**EXERCISE PROMPT:**
Could you print the listing again exactly, omitting the pictures?
= Beginning of Section =
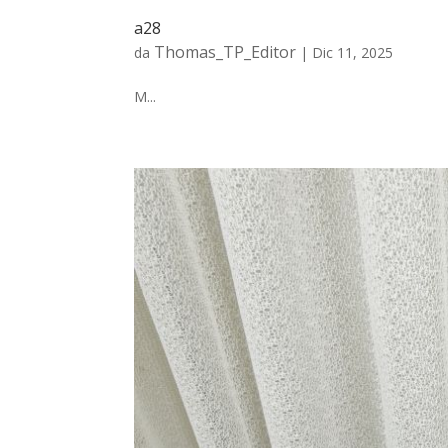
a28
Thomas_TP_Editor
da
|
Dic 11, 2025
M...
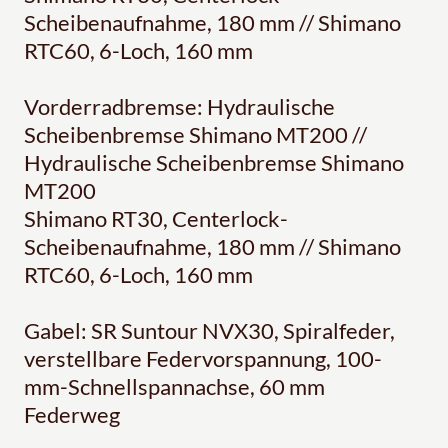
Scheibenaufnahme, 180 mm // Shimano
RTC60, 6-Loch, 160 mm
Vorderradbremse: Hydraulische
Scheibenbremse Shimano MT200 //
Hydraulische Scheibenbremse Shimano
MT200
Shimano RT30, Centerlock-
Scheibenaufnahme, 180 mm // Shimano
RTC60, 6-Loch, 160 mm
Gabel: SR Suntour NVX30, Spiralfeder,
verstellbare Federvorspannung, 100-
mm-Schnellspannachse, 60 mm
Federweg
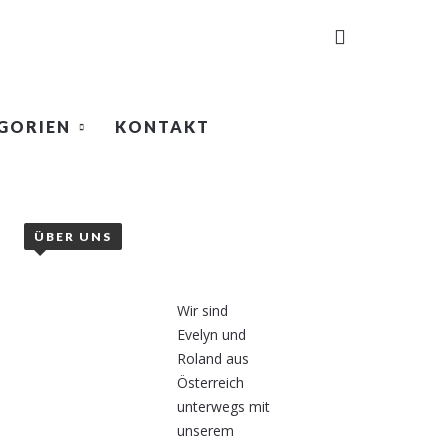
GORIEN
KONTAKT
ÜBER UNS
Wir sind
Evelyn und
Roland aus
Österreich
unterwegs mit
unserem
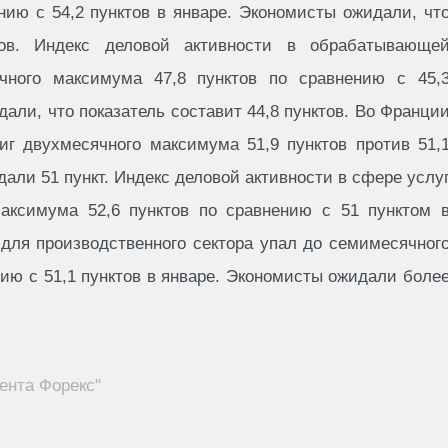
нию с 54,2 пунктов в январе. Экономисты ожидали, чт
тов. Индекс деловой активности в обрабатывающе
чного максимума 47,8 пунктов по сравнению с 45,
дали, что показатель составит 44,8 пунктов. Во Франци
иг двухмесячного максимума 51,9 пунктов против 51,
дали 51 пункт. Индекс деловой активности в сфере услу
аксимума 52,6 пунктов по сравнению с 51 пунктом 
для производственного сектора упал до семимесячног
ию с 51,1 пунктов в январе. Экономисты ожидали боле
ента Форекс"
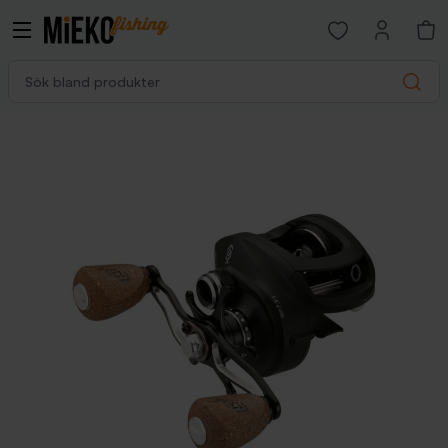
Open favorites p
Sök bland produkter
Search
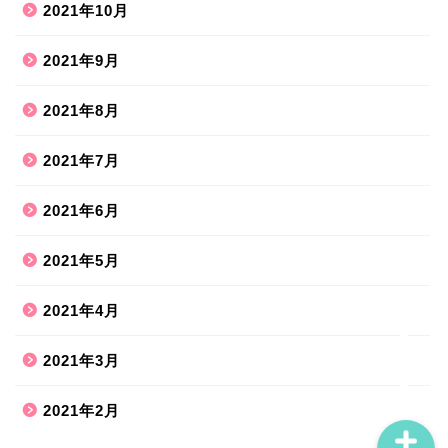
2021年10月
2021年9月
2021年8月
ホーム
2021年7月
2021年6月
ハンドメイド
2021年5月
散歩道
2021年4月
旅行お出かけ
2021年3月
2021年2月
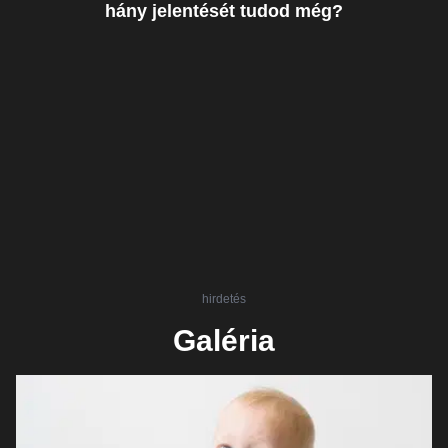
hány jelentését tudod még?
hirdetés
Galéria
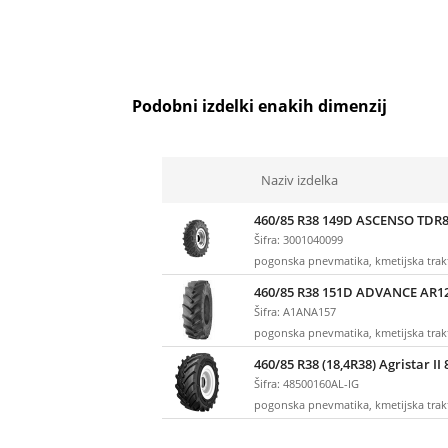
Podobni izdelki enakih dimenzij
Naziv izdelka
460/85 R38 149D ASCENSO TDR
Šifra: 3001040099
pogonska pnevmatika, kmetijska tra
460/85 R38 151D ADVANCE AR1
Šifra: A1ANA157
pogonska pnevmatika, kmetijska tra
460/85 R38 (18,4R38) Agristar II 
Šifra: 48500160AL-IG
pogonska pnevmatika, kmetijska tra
= End of Section =
**OUTPUT FOR THIS EXERCISE:**
a28
Thomas_TP_Editor
da
|
Dic 11, 2025
M...
Scheibenaufnahme, 180 mm // Shimano
RTC60, 6-Loch, 160 mm
Vorderradbremse: Hydraulische
Scheibenbremse Shimano MT200 //
Hydraulische Scheibenbremse Shimano
MT200
Shimano RT30, Centerlock-
Scheibenaufnahme, 180 mm // Shimano
RTC60, 6-Loch, 160 mm
Gabel: SR Suntour NVX30, Spiralfeder,
verstellbare Federvorspannung, 100-
mm-Schnellspannachse, 60 mm
Federweg
GORIEN
KONTAKT
ÜBER UNS
Wir sind
Evelyn und
Roland aus
Österreich
unterwegs mit
unserem
нию с 54,2 пунктов в январе. Экономисты ожидали, чт
тов. Индекс деловой активности в обрабатывающе
чного максимума 47,8 пунктов по сравнению с 45,
дали, что показатель составит 44,8 пунктов. Во Франци
иг двухмесячного максимума 51,9 пунктов против 51,
дали 51 пункт. Индекс деловой активности в сфере услу
аксимума 52,6 пунктов по сравнению с 51 пунктом 
для производственного сектора упал до семимесячног
ию с 51,1 пунктов в январе. Экономисты ожидали боле
ента Форекс"
Open favorites p
Sök bland produkter
Search
2021年10月
2021年9月
2021年8月
ホーム
2021年7月
2021年6月
ハンドメイド
2021年5月
散歩道
2021年4月
旅行お出かけ
2021年3月
2021年2月
hány jelentését tudod még?
hirdetés
Galéria
Podobni izdelki enakih dimenzij
Naziv izdelka
460/85 R38 149D ASCENSO TDR
Šifra: 3001040099
pogonska pnevmatika, kmetijska tra
460/85 R38 151D ADVANCE AR1
Šifra: A1ANA157
pogonska pnevmatika, kmetijska tra
460/85 R38 (18,4R38) Agristar II 
Šifra: 48500160AL-IG
pogonska pnevmatika, kmetijska tra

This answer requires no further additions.